Sunday 24 January 2010

Courage, Chivalry and Cross-dressing at the Battle of Trafalgar

In 1805, Admiral Nelson and his fleet of 27 ships went into action against the combined French and Spanish forces with the famous signal: ‘England expects that every man will do his duty’. Amid the blood and gore of the ensuing battle, Nelson and every other British sailor surely never expected to encounter a woman. But there was a woman there, and this extraordinary story, found in an obscure 100-year old book of reminiscences about the battle, is recounted in Alexander Stilwell’s book The Story of HMS Revenge.

HMS Revenge was a 74 gun ship launched on 13 April 1805 and she sailed in Collingwood’s column at the Battle of Trafalgar in October the same year. As the battle ended, HMS Revenge took on almost 100 survivors from the French warship Achille, which was badly damaged and on fire. The French sailors had torn off their clothes as they jumped ship in order to help them swim more easily and the Revenge’s purser was ordered to issues clothes for them all.

Paul Nicolas, a lieutentant aboard HMS Belleisle, wrote that there was one exception among the naked French sailors, ‘clothed in an old jacket and trousers, with a dingy handkerchief tied round the head, and exhibiting a face begrimed with smoke and dirt, without shoes, stockings, or shirt, and looking the picture of misery and despair. The appearance of this young person at once attracted my attention and on asking some questions on the subject, I was answered that the prisoner was a woman.’

This revelation must have proved an incredible shock – a 19th century sea battle was the last place one would expect to find a woman. A few stories of women impersonating men appear in records of the Napoleonic wars, but conditions onboard made it almost impossible for a woman to conceal herself on a war ship.

The lieutenant, recalling his chivalrous duties, ‘lost no time in introducing her to my messmates as a female requiring their compassionate attention. The poor creature was almost famished with hunger, having tasted nothing for four-and-twenty hours, consequently she required no persuasion to partake of breakfast.

I then gave her up my cabin and made a collection of all the articles which could be procured to enable her to complete a more suitable wardrobe…Our guest, which we unanimously voted her, appeared to be a very interesting young woman.'

Interesting indeed.

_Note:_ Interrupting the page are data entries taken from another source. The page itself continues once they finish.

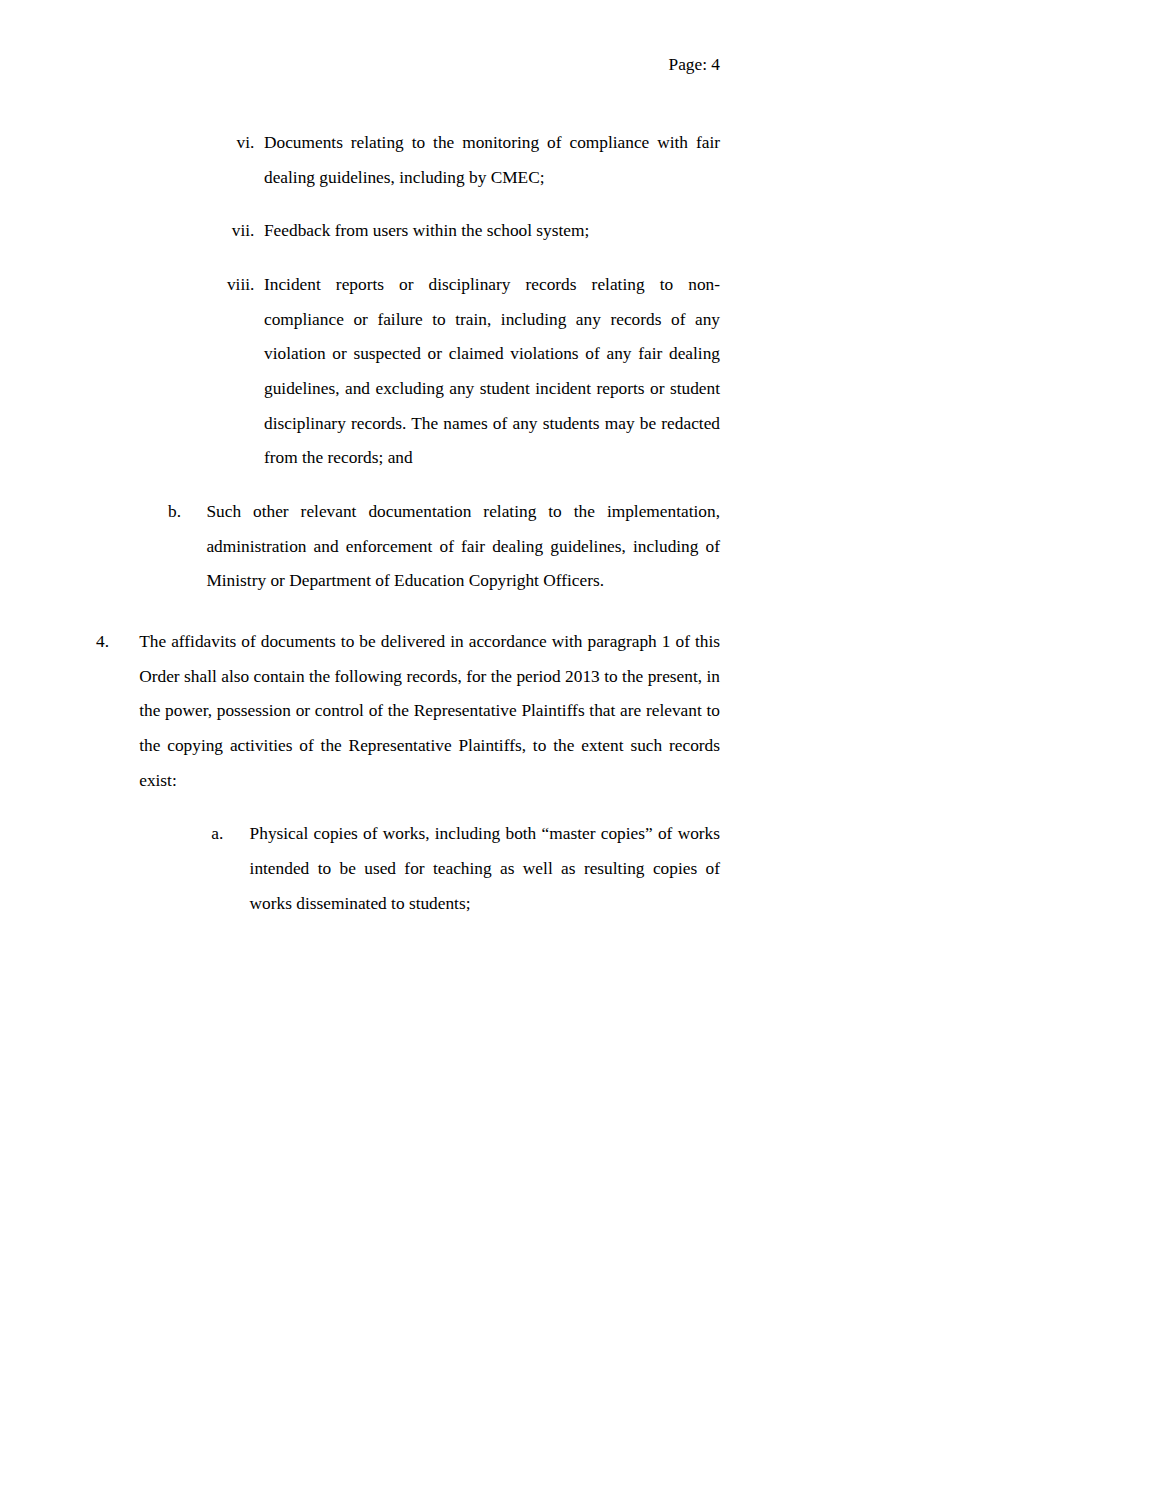Page: 4
Documents relating to the monitoring of compliance with fair dealing guidelines, including by CMEC;
Feedback from users within the school system;
Incident reports or disciplinary records relating to non-compliance or failure to train, including any records of any violation or suspected or claimed violations of any fair dealing guidelines, and excluding any student incident reports or student disciplinary records. The names of any students may be redacted from the records; and
Such other relevant documentation relating to the implementation, administration and enforcement of fair dealing guidelines, including of Ministry or Department of Education Copyright Officers.
The affidavits of documents to be delivered in accordance with paragraph 1 of this Order shall also contain the following records, for the period 2013 to the present, in the power, possession or control of the Representative Plaintiffs that are relevant to the copying activities of the Representative Plaintiffs, to the extent such records exist:
Physical copies of works, including both “master copies” of works intended to be used for teaching as well as resulting copies of works disseminated to students;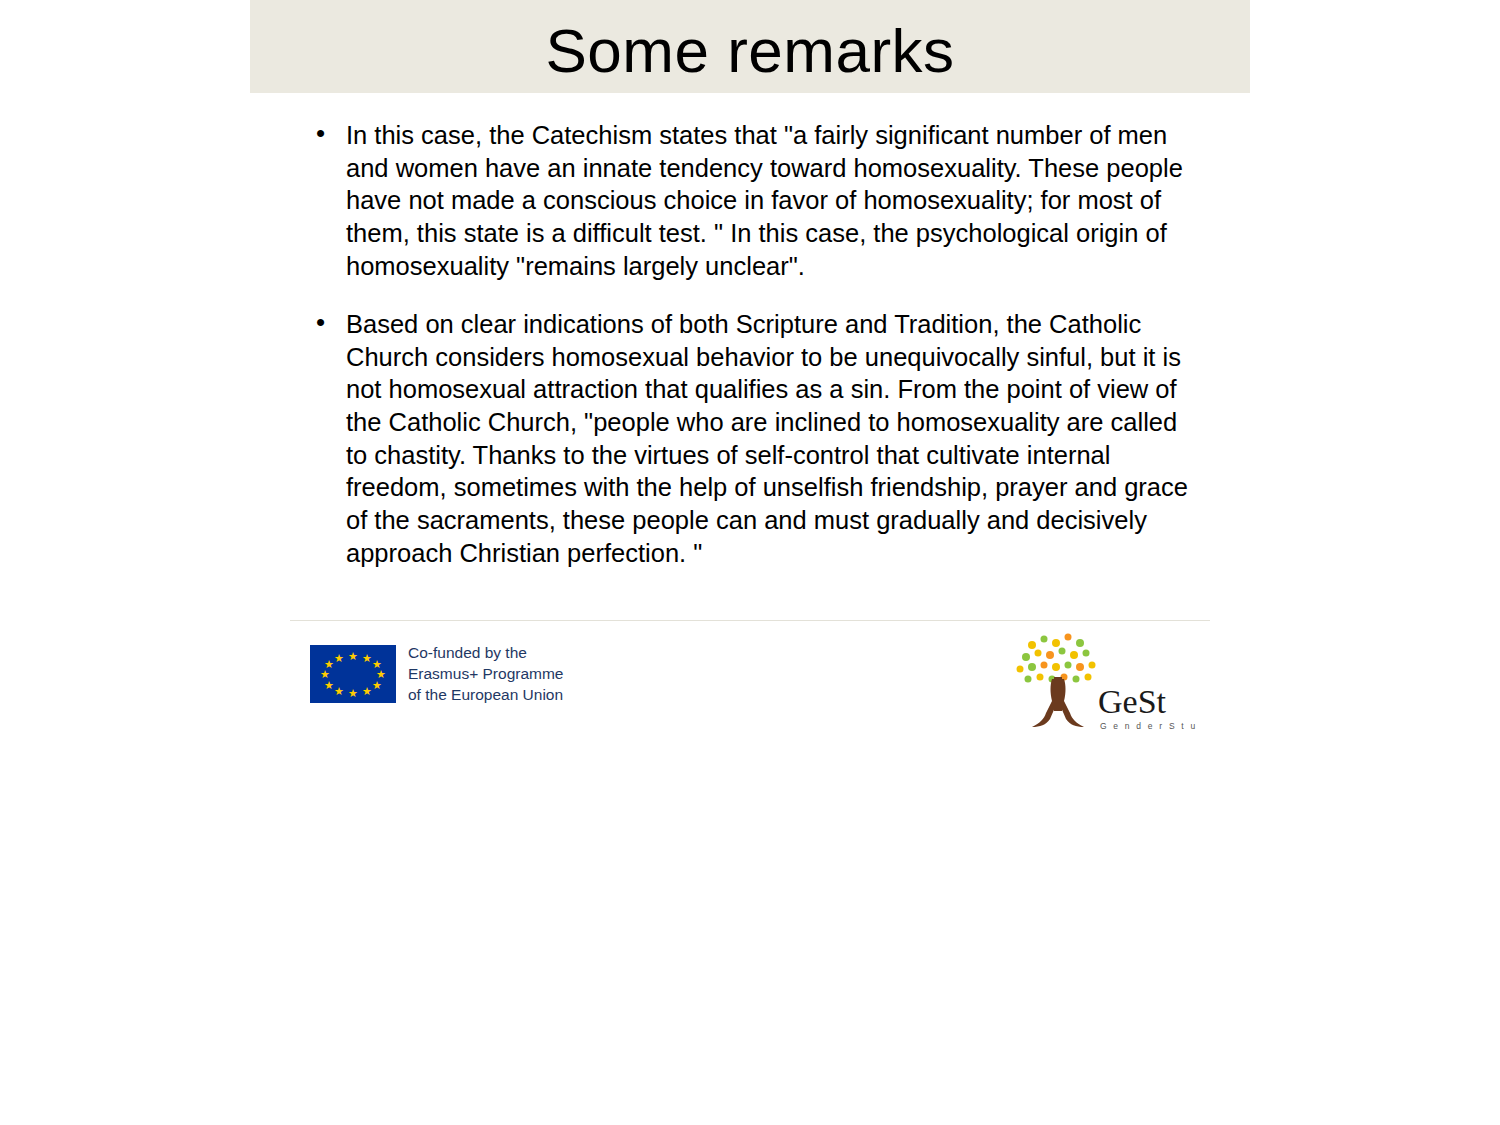Some remarks
In this case, the Catechism states that "a fairly significant number of men and women have an innate tendency toward homosexuality. These people have not made a conscious choice in favor of homosexuality; for most of them, this state is a difficult test. " In this case, the psychological origin of homosexuality "remains largely unclear".
Based on clear indications of both Scripture and Tradition, the Catholic Church considers homosexual behavior to be unequivocally sinful, but it is not homosexual attraction that qualifies as a sin. From the point of view of the Catholic Church, "people who are inclined to homosexuality are called to chastity. Thanks to the virtues of self-control that cultivate internal freedom, sometimes with the help of unselfish friendship, prayer and grace of the sacraments, these people can and must gradually and decisively approach Christian perfection. "
★ ★ ★ ★ ★ ★ ★ ★ ★ ★ ★ ★
Co-funded by the
Erasmus+ Programme
of the European Union
GeSt G e n d e r S t u d i e s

Jeanette, it seemed, had convinced the French authorities to allow her to accompany her husband, a sailor on the Achille, into battle. As the Lieutenant recounts, 'She said she was stationed during the action in the passage of the fore-magazine, to assist in handing up the powder, which employment lasted until the surrender of the ship. When the firing ceased, she ascended to the lower deck and endeavoured to get up to the main deck to search for her husband, but the ladders having been all removed, or shot away. At this time an alarm of fire spread through the ship, so that she could get no assistance. Death from all quarters stared her in the face.

The fire, which soon burnt fiercely, precluded the possibility of her escaping…and she remained wandering to and fro upon the lower deck, among the mangled corpses of the dying and the slain, until the guns from the main deck actually fell through the burnt planks… The poor creature scrambled out of the gun-room port and, by the help of the rudder chains, reached the back of the rudder, where she remained for some time praying that the ship might blow up and thus put a period to her misery. At length the lead which lined the rudder trunk began to melt, and to fall upon her, and her only means of avoiding this was to leap overboard.’

There’s a happy end to Jeanette’s story. Soon after the battle, she discovered ‘in the greatest possible ecstacy’ that her husband had survived and was also a prisoner. The Revenge’s crew organised a collection for her in Gibraltar, when she assured them that ‘the name of our ship would always be remembered by her with the warmest gratitude.'

I can’t imagine what horrors Jeanette must have endured on that day in 1805. What an amazing, courageous lady! Her story may well have inspired Matthew Dubourg’s engraving Anecdote at the Battle of Trafalgar.


The Story of HMS Revenge by Alexander Stilwell is published by Pen & Sword. ISBN 9781844159819

* Painting shown is The Battle of Trafalgar by JMW Turner, oil on canvas 1822-1824. The Achille is shown on fire in the background. Image reproduced from Wikimedia Commons.